*Task goal*
Gather every line of the entries that includes the word "Present".

Start of Information supplied

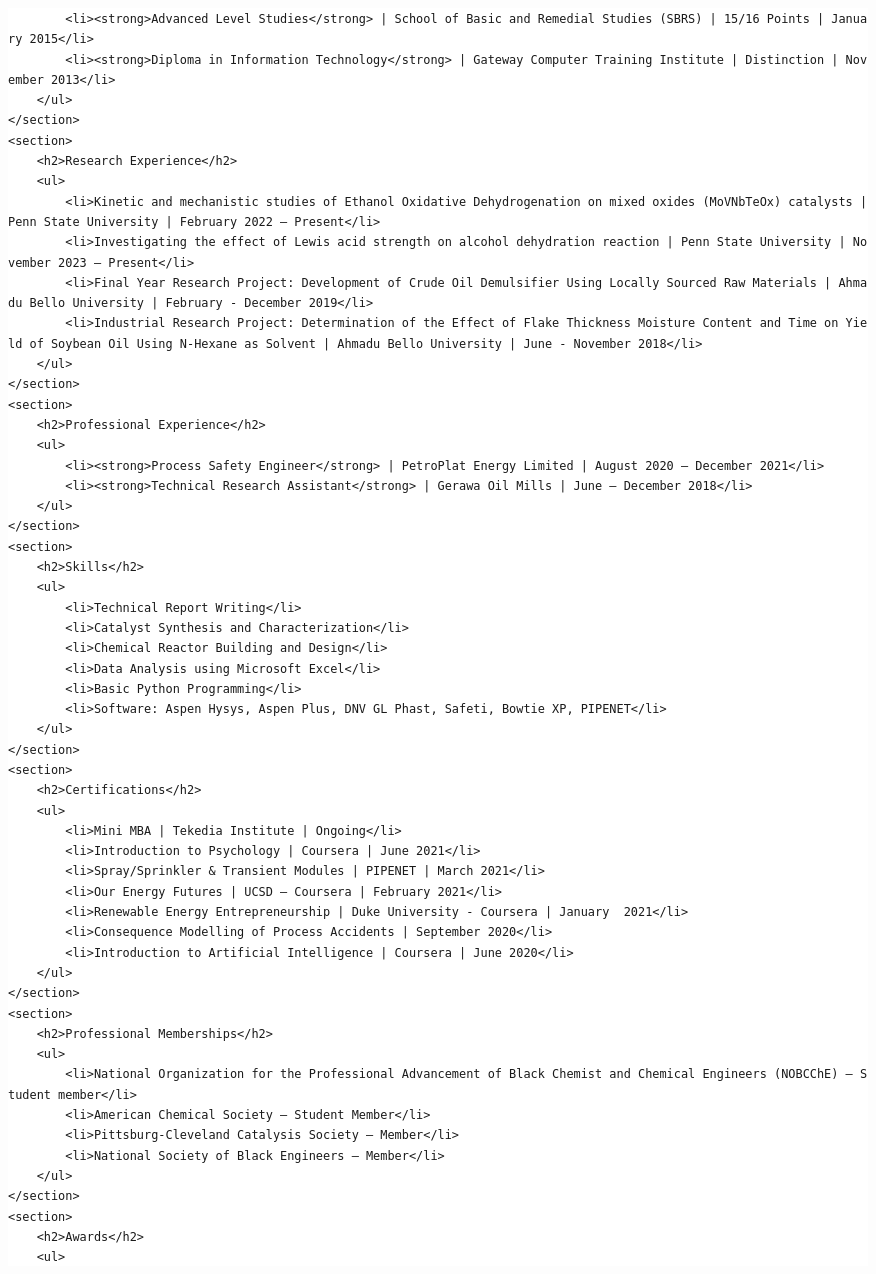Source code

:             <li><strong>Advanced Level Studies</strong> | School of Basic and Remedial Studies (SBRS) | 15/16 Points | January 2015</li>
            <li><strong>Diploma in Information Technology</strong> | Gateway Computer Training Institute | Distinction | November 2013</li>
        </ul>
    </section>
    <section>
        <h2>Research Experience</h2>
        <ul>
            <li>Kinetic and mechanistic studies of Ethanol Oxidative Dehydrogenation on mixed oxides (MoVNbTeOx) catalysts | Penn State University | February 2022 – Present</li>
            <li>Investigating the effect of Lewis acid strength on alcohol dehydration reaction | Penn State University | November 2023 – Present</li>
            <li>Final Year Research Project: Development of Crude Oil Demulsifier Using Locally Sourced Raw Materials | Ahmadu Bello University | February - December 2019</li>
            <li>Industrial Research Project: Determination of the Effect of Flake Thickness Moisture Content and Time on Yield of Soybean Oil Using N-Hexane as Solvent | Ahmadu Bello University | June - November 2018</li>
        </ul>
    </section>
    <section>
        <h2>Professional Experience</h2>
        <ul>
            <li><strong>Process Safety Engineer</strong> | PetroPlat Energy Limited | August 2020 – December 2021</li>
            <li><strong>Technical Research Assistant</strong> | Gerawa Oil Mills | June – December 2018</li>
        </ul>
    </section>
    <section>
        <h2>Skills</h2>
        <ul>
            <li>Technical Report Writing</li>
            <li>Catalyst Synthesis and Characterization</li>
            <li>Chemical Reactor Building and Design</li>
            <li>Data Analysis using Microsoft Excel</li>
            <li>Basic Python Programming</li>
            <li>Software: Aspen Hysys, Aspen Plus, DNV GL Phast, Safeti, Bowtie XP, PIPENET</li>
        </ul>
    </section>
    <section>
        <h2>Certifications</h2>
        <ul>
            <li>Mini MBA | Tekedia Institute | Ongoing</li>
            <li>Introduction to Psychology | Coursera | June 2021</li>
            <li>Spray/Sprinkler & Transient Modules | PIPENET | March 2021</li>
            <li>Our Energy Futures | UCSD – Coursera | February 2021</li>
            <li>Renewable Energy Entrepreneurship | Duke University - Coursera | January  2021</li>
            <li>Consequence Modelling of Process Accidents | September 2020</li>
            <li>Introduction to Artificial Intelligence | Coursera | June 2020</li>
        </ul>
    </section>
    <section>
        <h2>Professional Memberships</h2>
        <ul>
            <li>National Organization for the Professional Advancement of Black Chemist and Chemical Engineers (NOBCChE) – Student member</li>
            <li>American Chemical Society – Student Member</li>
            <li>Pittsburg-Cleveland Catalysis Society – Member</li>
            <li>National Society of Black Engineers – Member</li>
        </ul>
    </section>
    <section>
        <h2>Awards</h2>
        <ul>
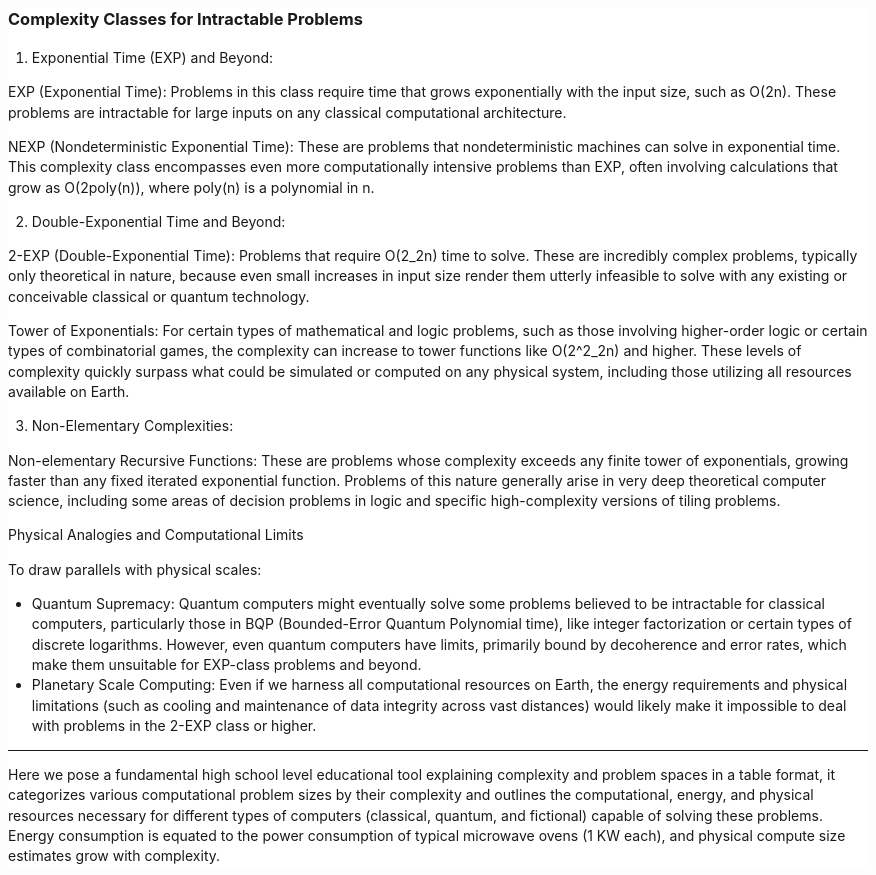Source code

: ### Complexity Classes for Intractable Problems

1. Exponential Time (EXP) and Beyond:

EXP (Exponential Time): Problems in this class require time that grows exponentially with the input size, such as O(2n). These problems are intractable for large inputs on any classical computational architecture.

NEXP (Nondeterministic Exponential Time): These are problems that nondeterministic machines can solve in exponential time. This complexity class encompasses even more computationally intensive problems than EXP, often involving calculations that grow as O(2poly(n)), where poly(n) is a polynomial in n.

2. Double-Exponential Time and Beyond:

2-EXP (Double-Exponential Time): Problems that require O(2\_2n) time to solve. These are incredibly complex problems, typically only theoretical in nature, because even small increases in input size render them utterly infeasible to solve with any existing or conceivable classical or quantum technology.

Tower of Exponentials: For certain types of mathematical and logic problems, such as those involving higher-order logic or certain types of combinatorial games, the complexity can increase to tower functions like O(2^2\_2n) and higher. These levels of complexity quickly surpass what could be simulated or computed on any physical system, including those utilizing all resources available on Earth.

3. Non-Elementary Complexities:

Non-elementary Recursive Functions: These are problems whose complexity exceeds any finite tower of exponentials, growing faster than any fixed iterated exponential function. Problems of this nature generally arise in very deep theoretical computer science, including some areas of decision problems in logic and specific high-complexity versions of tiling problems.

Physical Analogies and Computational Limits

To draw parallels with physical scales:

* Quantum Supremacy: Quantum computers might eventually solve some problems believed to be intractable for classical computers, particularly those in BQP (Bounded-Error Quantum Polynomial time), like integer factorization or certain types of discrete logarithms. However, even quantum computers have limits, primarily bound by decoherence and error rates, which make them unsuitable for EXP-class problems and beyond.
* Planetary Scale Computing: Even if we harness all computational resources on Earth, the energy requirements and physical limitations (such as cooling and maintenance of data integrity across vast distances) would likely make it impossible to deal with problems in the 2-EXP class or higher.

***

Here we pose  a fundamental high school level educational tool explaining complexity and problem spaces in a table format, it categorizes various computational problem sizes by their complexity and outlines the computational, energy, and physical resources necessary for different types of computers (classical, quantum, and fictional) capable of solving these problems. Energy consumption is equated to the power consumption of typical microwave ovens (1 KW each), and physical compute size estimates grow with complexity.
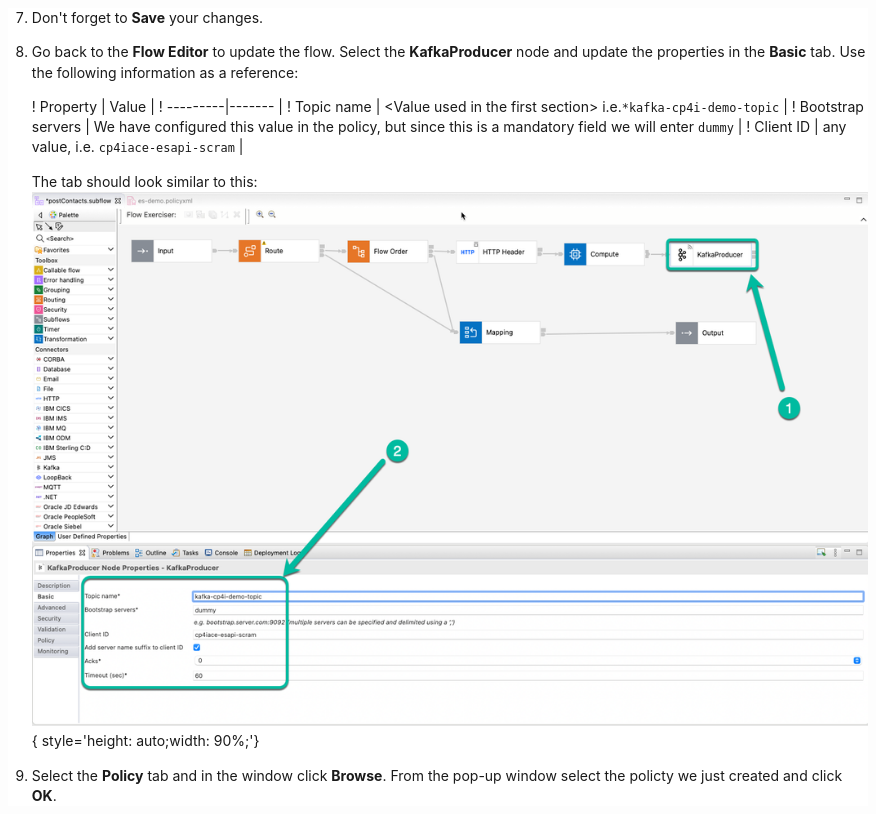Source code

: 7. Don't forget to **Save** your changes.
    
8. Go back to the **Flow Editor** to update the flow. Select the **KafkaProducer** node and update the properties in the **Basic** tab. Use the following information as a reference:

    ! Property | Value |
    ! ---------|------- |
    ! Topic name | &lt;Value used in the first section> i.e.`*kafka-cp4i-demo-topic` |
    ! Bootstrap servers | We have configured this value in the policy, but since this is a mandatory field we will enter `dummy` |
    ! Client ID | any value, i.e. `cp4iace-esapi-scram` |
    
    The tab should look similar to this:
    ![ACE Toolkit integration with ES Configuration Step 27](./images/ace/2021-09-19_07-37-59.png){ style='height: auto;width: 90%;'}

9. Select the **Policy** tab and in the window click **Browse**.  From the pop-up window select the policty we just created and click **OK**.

End of Information supplied

*Solution below*
            <li>Kinetic and mechanistic studies of Ethanol Oxidative Dehydrogenation on mixed oxides (MoVNbTeOx) catalysts | Penn State University | February 2022 – Present</li>
            <li>Investigating the effect of Lewis acid strength on alcohol dehydration reaction | Penn State University | November 2023 – Present</li>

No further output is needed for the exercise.